3. Het crematorium moet de opdracht van de zus uitvoeren (bijzetten, verstrooien, aan haar geven, delen, net wat de zus wil). Het crematorium kan de broer alleen maar zeggen dat zij de opdracht van de zus als opdrachtgever moet uitvoeren en wel ter uitvoering van de wet. Artikel 18 van de Wet op de lijkbezorging zegt, in het eerste lid, dat in de lijkbezorging wordt voorzien door degene die het verlof tot verbranding aanvraagt (of aan laat vragen door de uitvaartondernemer); dat is de persoon die opdracht geeft voor de crematie. Het tweede lid van artikel 18 zegt dat ook het geven van bestemming aan as geschiedt door de in het eerste lid bedoelde persoon. Kortom, de opdrachtgever beslist, volgens de wet en het crematorium mag niet in strijd met de wet handelen.
Als de broer zich er niet bij neerlegt, kan hij een advocaat inschakelen om met zijn zus tot een vergelijk te komen en het crematorium vragen om lopende die onderhandelingen niets met de asbus te doen. Maar dat is geen kwestie van maanden. Het crematorium kan de asbus hooguit een paar weken onder zich houden, tot partijen het eens zijn.
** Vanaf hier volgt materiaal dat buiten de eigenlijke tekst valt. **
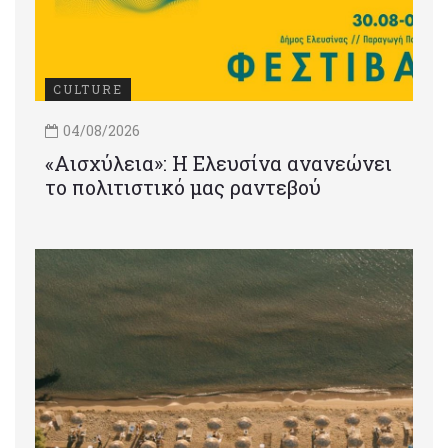
CULTURE
04/08/2026
«Αισχύλεια»: Η Ελευσίνα ανανεώνει
το πολιτιστικό μας ραντεβού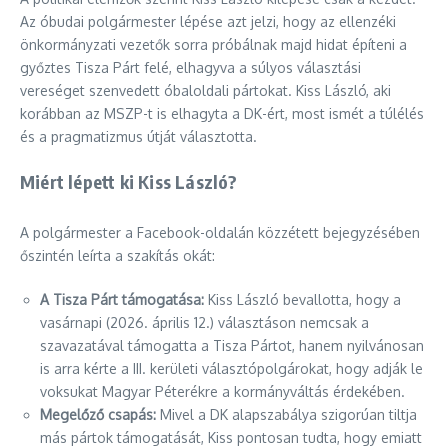
Az óbudai polgármester lépése azt jelzi, hogy az ellenzéki
önkormányzati vezetők sorra próbálnak majd hidat építeni a
győztes Tisza Párt felé, elhagyva a súlyos választási
vereséget szenvedett óbaloldali pártokat. Kiss László, aki
korábban az MSZP-t is elhagyta a DK-ért, most ismét a túlélés
és a pragmatizmus útját választotta.
Miért lépett ki Kiss László?
A polgármester a Facebook-oldalán közzétett bejegyzésében
őszintén leírta a szakítás okát:
A Tisza Párt támogatása:
Kiss László bevallotta, hogy a
vasárnapi (2026. április 12.) választáson nemcsak a
szavazatával támogatta a Tisza Pártot, hanem nyilvánosan
is arra kérte a III. kerületi választópolgárokat, hogy adják le
voksukat Magyar Péterékre a kormányváltás érdekében.
Megelőző csapás:
Mivel a DK alapszabálya szigorúan tiltja
más pártok támogatását, Kiss pontosan tudta, hogy emiatt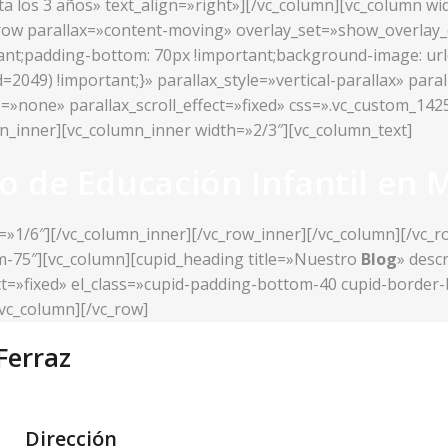
sta los 3 años» text_align=»right»][/vc_column][vc_column w
c_row parallax=»content-moving» overlay_set=»show_overlay
t;padding-bottom: 70px !important;background-image: url(h
049) !important;}» parallax_style=»vertical-parallax» paral
e=»none» parallax_scroll_effect=»fixed» css=».vc_custom_1
mn_inner][vc_column_inner width=»2/3″][vc_column_text]
o de Educación Infantil en 
=»1/6″][/vc_column_inner][/vc_row_inner][/vc_column][/vc_
om-75″][vc_column][cupid_heading title=»Nuestro
Blog
» desc
fect=»fixed» el_class=»cupid-padding-bottom-40 cupid-borde
vc_column][/vc_row]
Ferraz
Dirección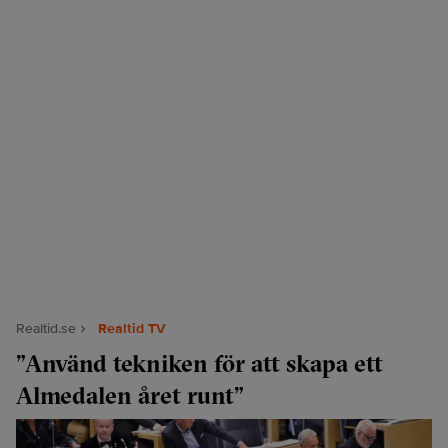
Realtid.se
Realtid TV
”Använd tekniken för att skapa ett
Almedalen året runt”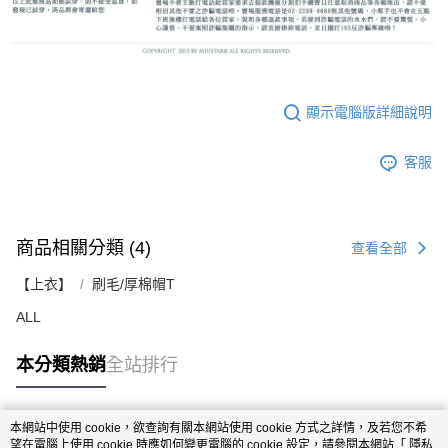
顯示電腦版詳細說明
客服
商品相關分類 (4)
查看全部
【上衣】
刷毛/厚棉帽T
ALL
本分類熱銷
全站排行
本網站中使用 cookie，欲查詢有關本網站使用 cookie 方式之詳情，及若您不希
熱門標籤
望在電腦上使用 cookie 時應如何變更電腦的 cookie 設定，請參閱本網站「
隱私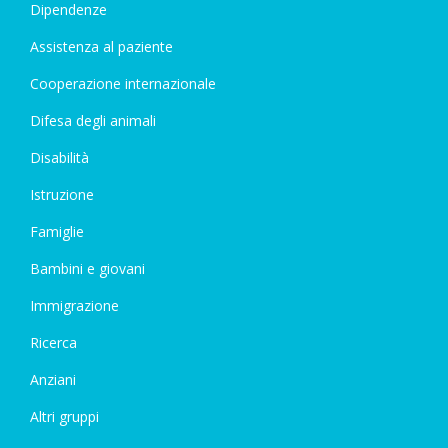
Dipendenze
Assistenza al paziente
Cooperazione internazionale
Difesa degli animali
Disabilità
Istruzione
Famiglie
Bambini e giovani
Immigrazione
Ricerca
Anziani
Altri gruppi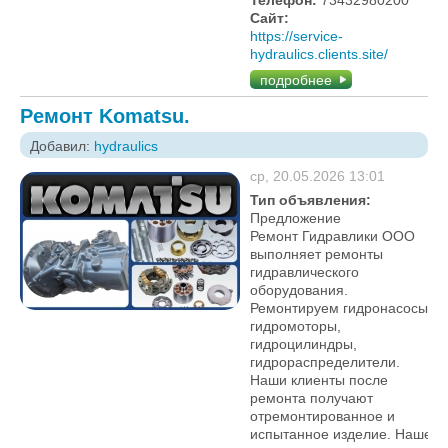
Сайт:
https://service-
hydraulics.clients.site/
подробнее
Ремонт Komatsu.
Добавил:
hydraulics
ср, 20.05.2026 13:01
Тип объявления:
Предложение
Ремонт Гидравлики ООО
выполняет ремонты
гидравлического
оборудования.
Ремонтируем гидронасосы,
гидромоторы,
гидроцилиндры,
гидрораспределители.
Наши клиенты после
ремонта получают
отремонтированное и
испытанное изделие. Наше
En als partijen het niet eens worden, kan de broer een kort geding aanspannen tegen zijn zus. In afwachting van de uitkomst van het kort geding kan/moet het crematorium de asbus nog bewaren. Als de broer treuzelt, kan het crematorium zeggen dat zij de bus over bijvoorbeeld 10 of 14 dagen afgeeft, behalve wanneer zij bewijs krijgt dat een kort geding is aangespannen. Als het crematorium dat bewijs niet krijgt of wanneer ze geen vonnis in kort geding te zien krijgt, moet ze de asbus aan de zus geven (of in de inhoud verstrooien of de bus ter bijzetting naar elders sturen, net hoe de opdracht van de zus luidt).